Feb 26, 2018

Personal experience with working of MODIFY RECOVERY on non-GDS LP copy


In Feb 1st week of this year, we were asked by Application team to migrate data between 2 databases which are on different Db2 sub-systems (source database is on Prod and target database is on QA), using the backups (for source database) created on 27-Dec-2017.

These are the details about our backup strategy in Prod.
  1. All Tablespaces in Prod database are backed up daily (ICTYPE='F' only).
  2. LP are on DISK and LB are on TAPE
  3. Previous day's LP datasets are deleted before creating current day's LP backups.
  4. LB datasets are GDS and GDGLIMIT is 45 
These are the details about our MODIFY RECOVERY job in Prod
  1. Job is executed on quarterly basis.
  2. This is the syntax used in MODIFY RECOVERY job.                                                     RETAIN GDGLIMIT LAST (3)

I found that all the entries are gone from SYSCOPY for the date 27-Dec-2017, for the source database in Prod. The MODIFY RECOVERY job was executed on 6-Jan-2018.
My initial thought was that 27-Dec-2017 falls within 45 days and entries for LB backups have to be present in SYSCOPY as the GDGLIMIT is 45.

I realized after some digging that there was an oversight from my side in understanding the syntax used in our MODIFY RECOVERY job.
In the daily backup setup, LP copies are written to DISK and are non-GDS. As the LP copies are non-GDS, GDGLIMIT parameter was ignored by Db2 and just recent 3 records were retained in SYSCOPY for LP and LB copies.

To avoid such issues in future, we decided to change the syntax in MODIFY RECOVERY job to DELETE AGE (45). With this new syntax, all records that are older than 45 days will be deleted from SYSCOPY.

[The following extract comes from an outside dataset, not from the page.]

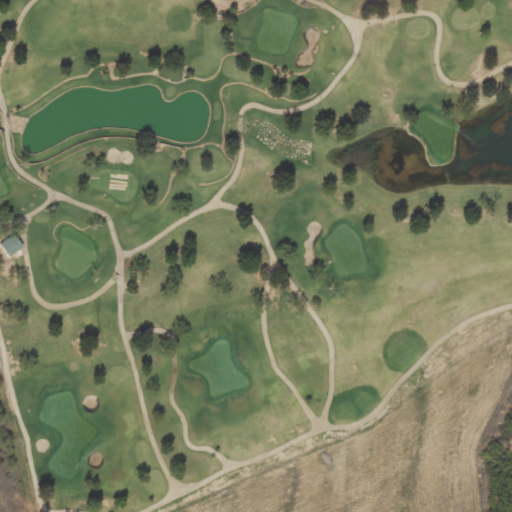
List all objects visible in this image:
building: (13, 244)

More details about MODIFY RECOVERY utility can be found here.



Jan 16, 2018

Post-migration verification, Redirected Recovery


In my previous blog, I mentioned about the concern we have whether the data got copied from source to target or not, and also mentioned the 4 ideas/approaches we came up with for the verification.

After internal team discussion, we decided to implement the below approach.
  • Take backups of target after data migration is done, and compare source’s COPYPAGESF (from SYSCOPY) with target’s COPYPAGESF (from SYSCOPY) 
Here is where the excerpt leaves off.